Pontryagin’s maximum principle solves the original smooth problem, and we see that the extra structure that that smoothness imposes helps a lot. The other three algorithms solve the harder discretized problem.
While Dijkstra’s algorithm has less complexity in terms of the number of state visits than Bellman’s principle—same visits per state but fewer states visited—it uses a hash table, which is an expensive data structure. It also uses a priority queue and it needs to maintain a collection of optimal paths. All that makes Dijkstra’s algorithm slower and less memory efficient on this problem.
Why is a hash table necessary? It’s a catch-22. The potential memory-saving advantage of Dijkstra’s algorithm and MCTS is that they store only a fraction of the state space in memory. However, since we do not know in advance which states those are, and we need to be able to access them randomly, a hash table is required to store them. On this particular problem the overhead of a hash table outweighs the benefits of not needing to store the whole state space in memory.

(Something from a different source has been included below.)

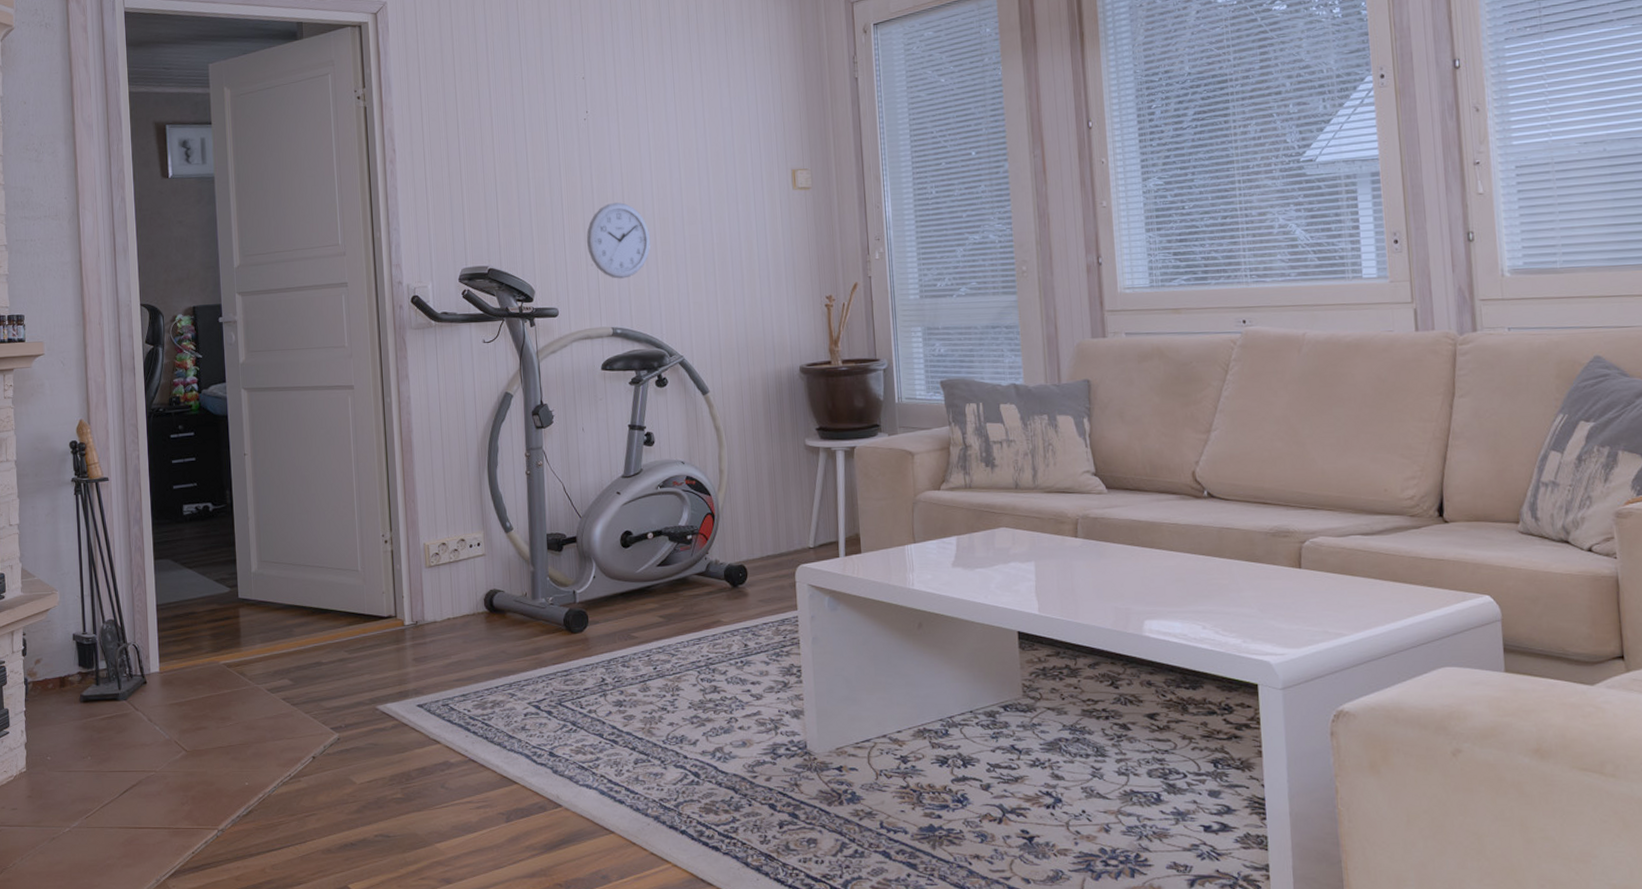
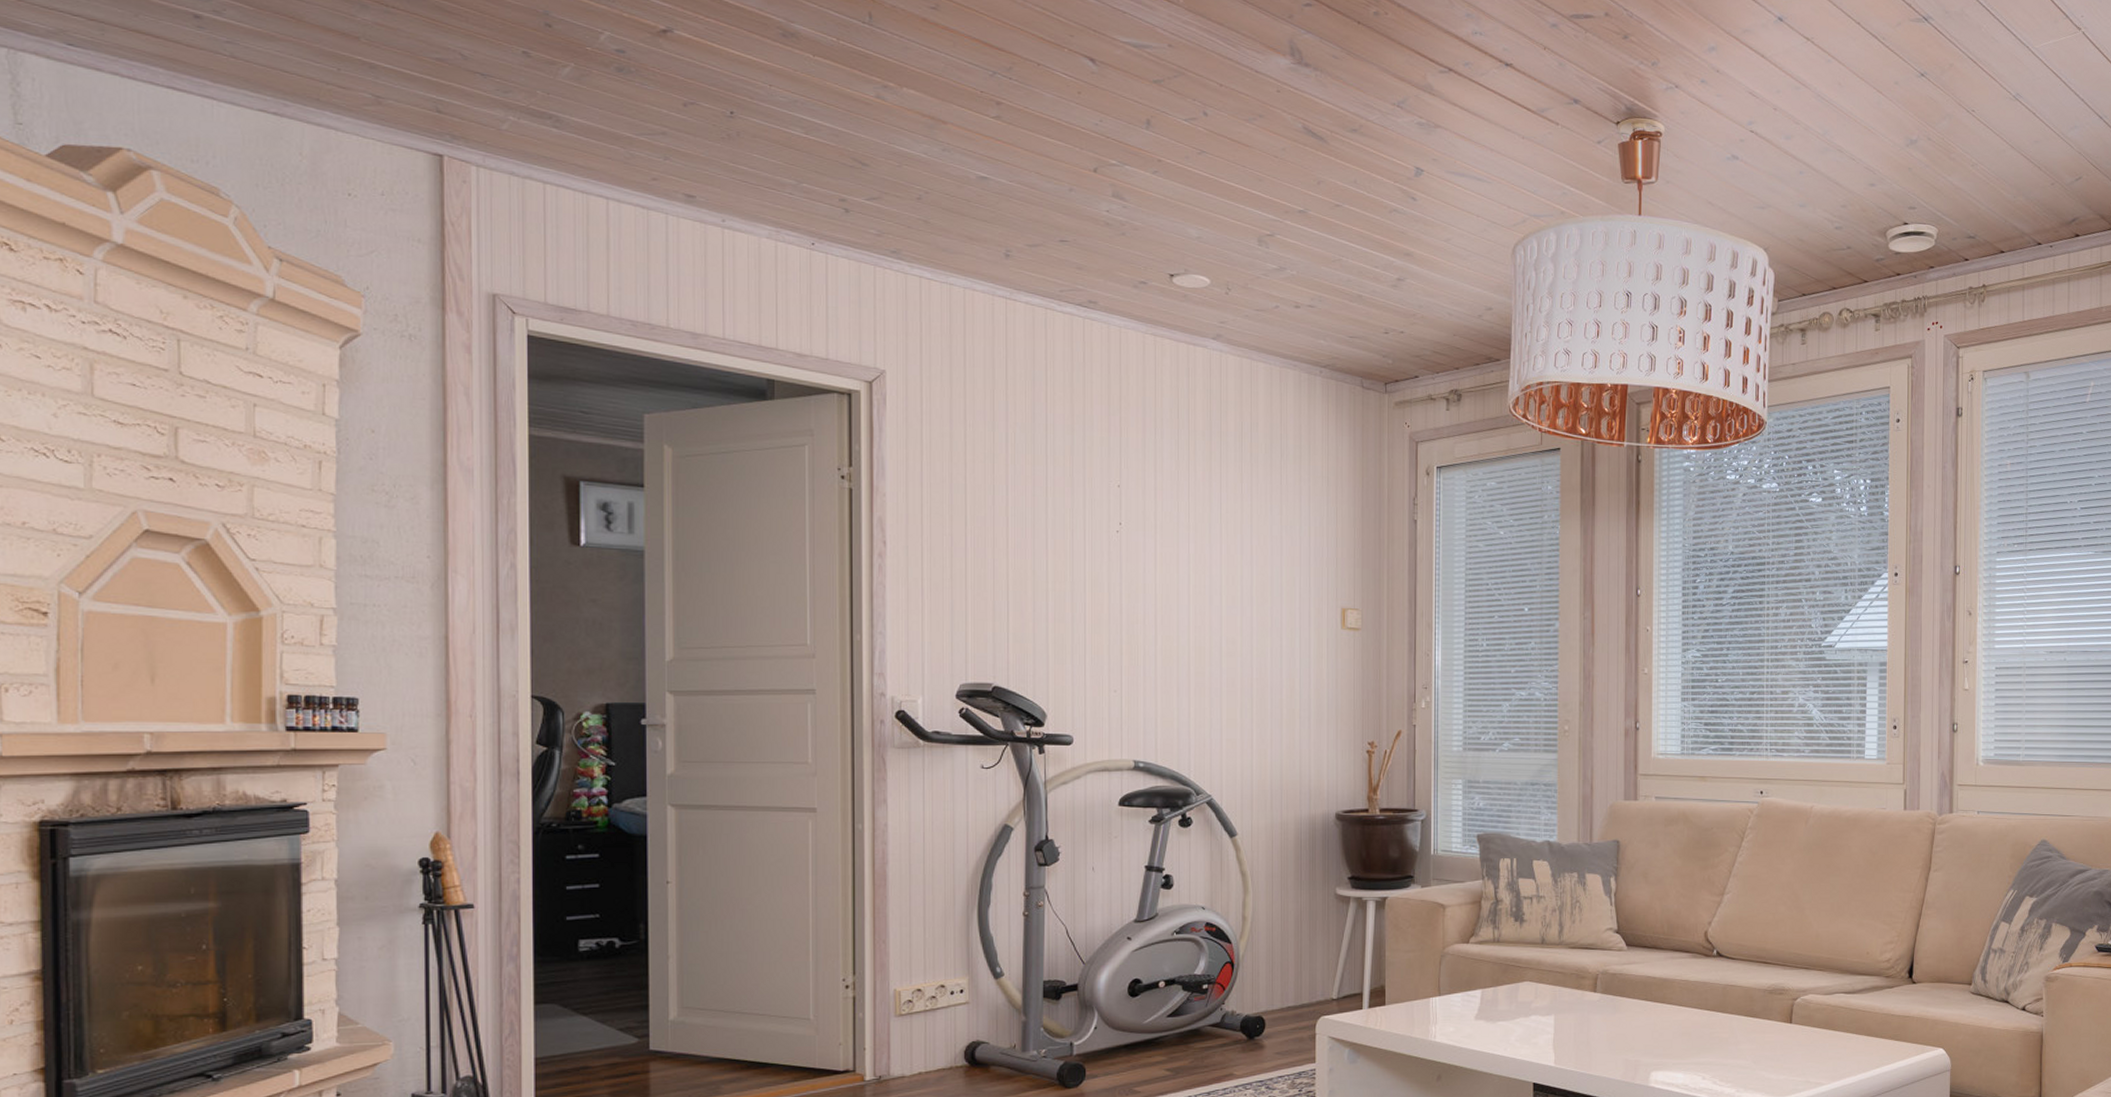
wall clock: present [586,202,651,279] -> none [1110,626,1184,709]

(The reason a hash table is much slower than a plain array on this problem is subtle. It has in fact less to do with the extra processing instructions and more to do with processor caches. After all, a good hash function is a function that avoids collisions. As a direct consequence, the states that are close to one another in the state space will be nowhere near one another in memory, when stored in a hash table. So, as either Dijkstra’s algorithm or MCTS traverse the state space, every single state is more likely to be fetched from the L2 or L3 cache and not from the L1 cache. Whereas with Bellman, the states are stored sequentially in one big array, and given the algorithm mostly considers the states that are next to one another—when choosing the optimal actions—these states are mostly fetched from the L1 cache.)
As for MCTS, it turns out to be more memory efficient than Bellman’s principle but it is also much slower because it has a higher complexity in terms of state visits. Can that complexity be further reduced? I’m sure it can be. I’m also sure I’m not doing that for I had my fill with MCTS for this month.